On May 18, the Indigenous Studies Students’ Union (ISSU) and First Nations House (FNH) co-hosted a feast bundle making workshop in the event space at the First Nations House, which is located in the North Borden Building.
A feast bundle is a bag you use to bring your own plate, bowl, and utensils to a feast. A feast bundle is a bag that you bring with you to feasts to hold you accountable for yourself when you attend other peoples’ ceremonies and feasts.
I attended the workshop and had the privilege of making my own feast bundle bag with the help of Jenny Blackbird, the Indigenous student life coordinator and in-house seamstress. I am now able to attend feasts prepared with my own bundle, reducing the waste I would have accumulated without my bundle.
As a Black Anishinaabe woman from Kinistin Saulteaux Nation, I found that the workshop was not only fun to attend, but it also allowed me to make something sustainable and practical that I could use when attending ceremonies and feasts both within and outside the University of Toronto. The feast bundle workshop made me think more about the environmental benefits of having a bag, as well as the responsibilities one has to Mother Earth and community.
While living under ongoing structures of settler colonialism on Turtle Island, it is more common than not to come into contact with single-use items, like plastic and styrofoam utensils, that create waste and pollution. These items end up in our waterways and landfills, and consequently foster antagonistic ways of being in relation to Mother Earth that do not correspond to the ways Indigenous nations have always been responsible for taking care of the land and continue to live with and on the land.
Because of the feast bundle workshop, I will be able to attend feasts knowing I am creating less waste, which is one more step in the direction of living in a reciprocal relationship with Mother Earth.
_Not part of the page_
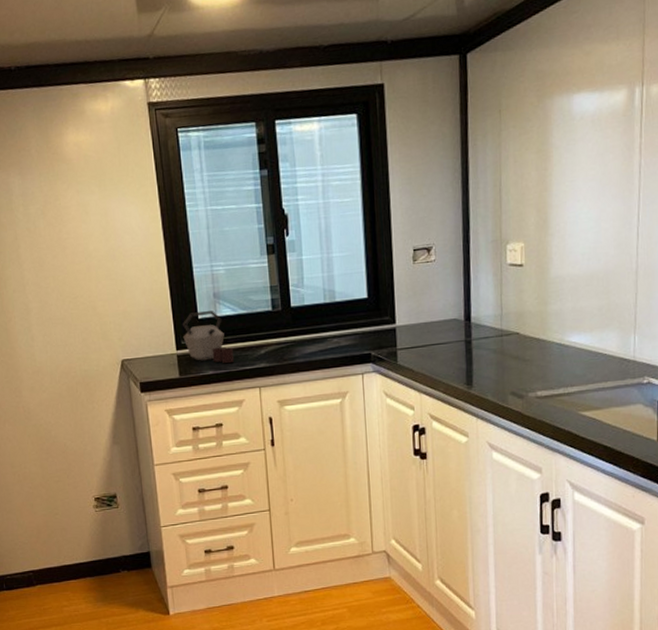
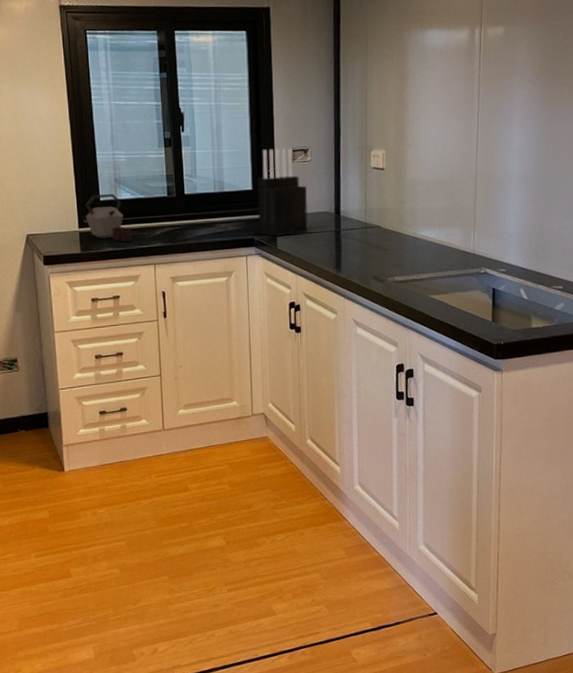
knife block: none [373,247,433,350] -> present [257,148,308,236]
The feast bundles that we made at FNH are made out of fabrics that are machine washable, so the bags are reusable even if they get dirty after attending a few feasts.
Additionally, the workshop also prepares you to uphold your different responsibilities when attending ceremonies where a feast happens. When you attend a ceremony, you are responsible for the gifts and protocols that you need to follow through on. By creating and maintaining your own feast bundle bag, whether that be by keeping your bag clean or repairing any rips, you are already taking responsibility for yourself and not expecting others to provide for you.
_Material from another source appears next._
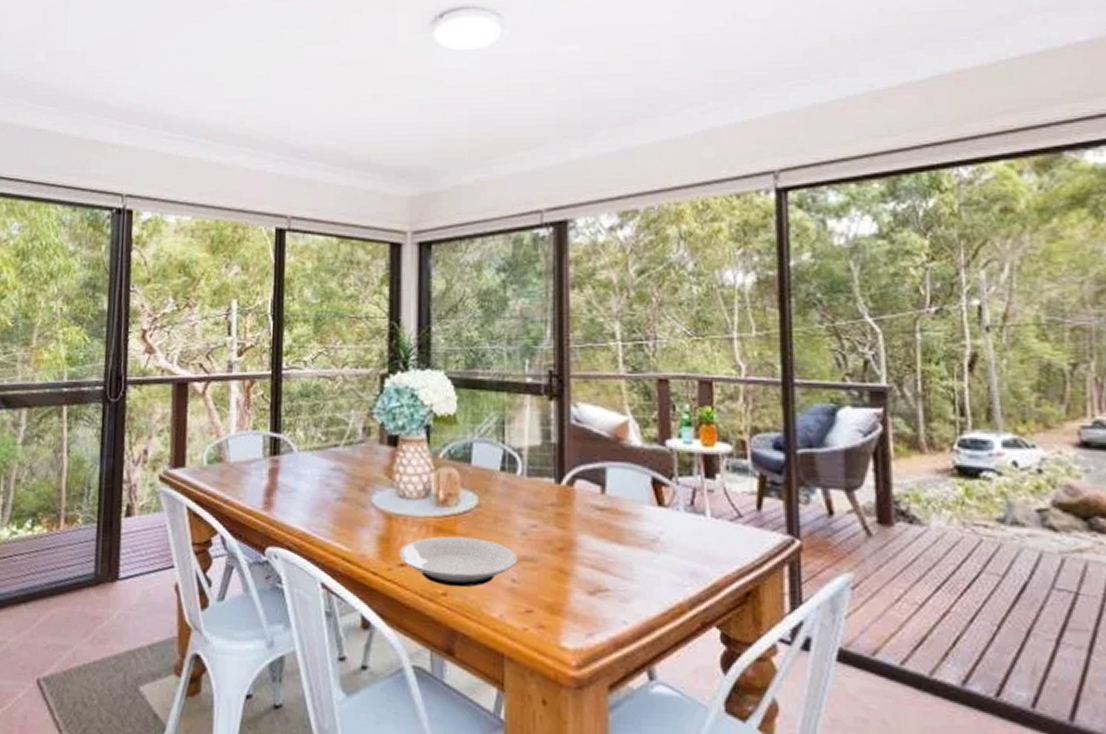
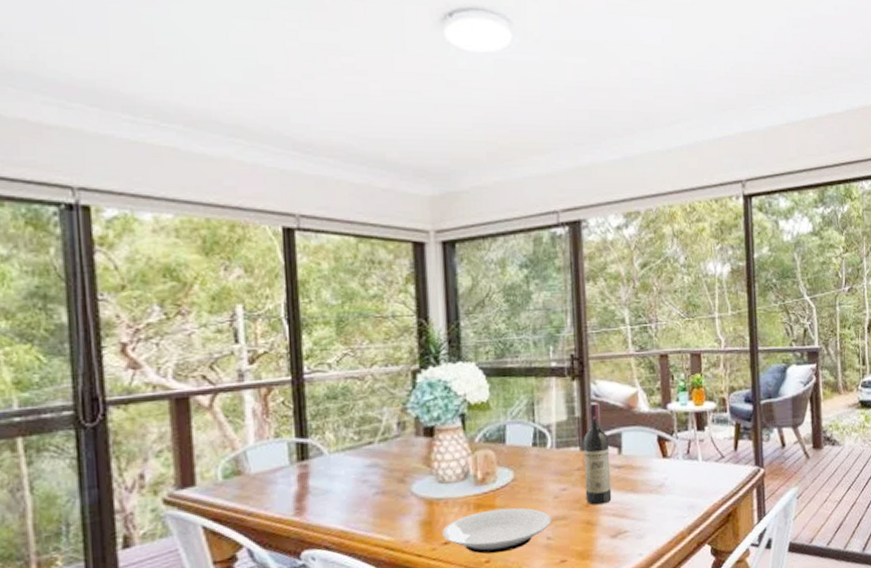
wine bottle: none [559,428,591,552] -> present [583,402,612,505]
While the feast bundle workshop was practical, it is not the only event that FNH or the ISSU holds during the academic year; both organizations hold and facilitate many different events for students, staff, and faculty to attend. Their events are a really good way for urban Indigenous students to find a sense of community while attending the University of Toronto. The events are not Indigenous exclusive and are also for non-Indigenous peoples.
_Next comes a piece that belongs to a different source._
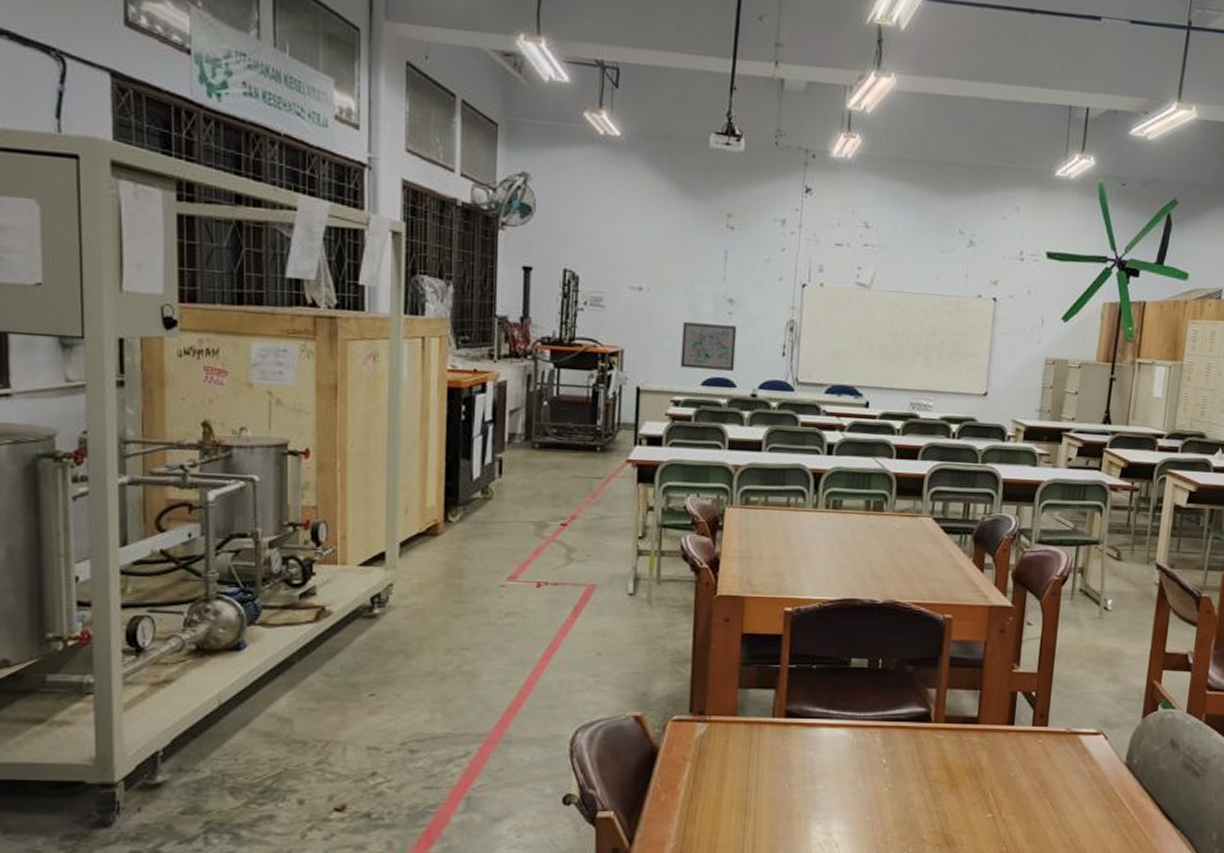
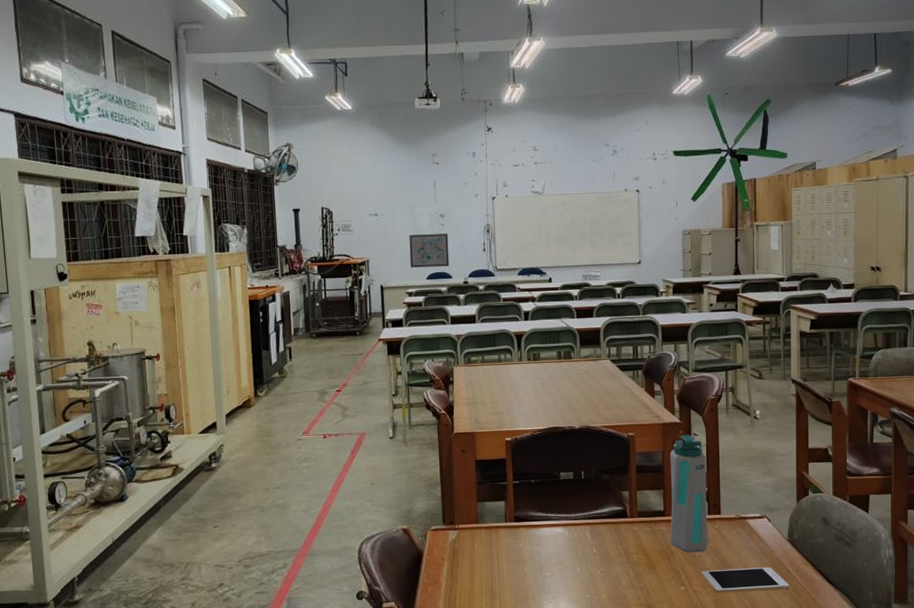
water bottle: none [980,622,1039,772] -> present [669,434,709,553]
cell phone: none [1014,795,1120,823] -> present [701,566,790,592]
For an urban and/or dispossessed Indigenous person attending the University of Toronto, these events create spaces where Indigenous epistemologies are at the forefront of the teachings. I also think the events are great because Indigenous epistemologies are not only being engaged with as historical, abstract, or academic matters. Through gatherings, these spaces and events offer a strong sense of community in which I hope more people can continue to participate.
Even non-Indigenous peoples, who may be either intimidated or shy but want to learn more about Indigenous cultures beyond academic or historical frameworks, should respectfully attend these different events. I look forward to continuing to attend events like the feast bundle workshops in the future, and I look forward to seeing new faces!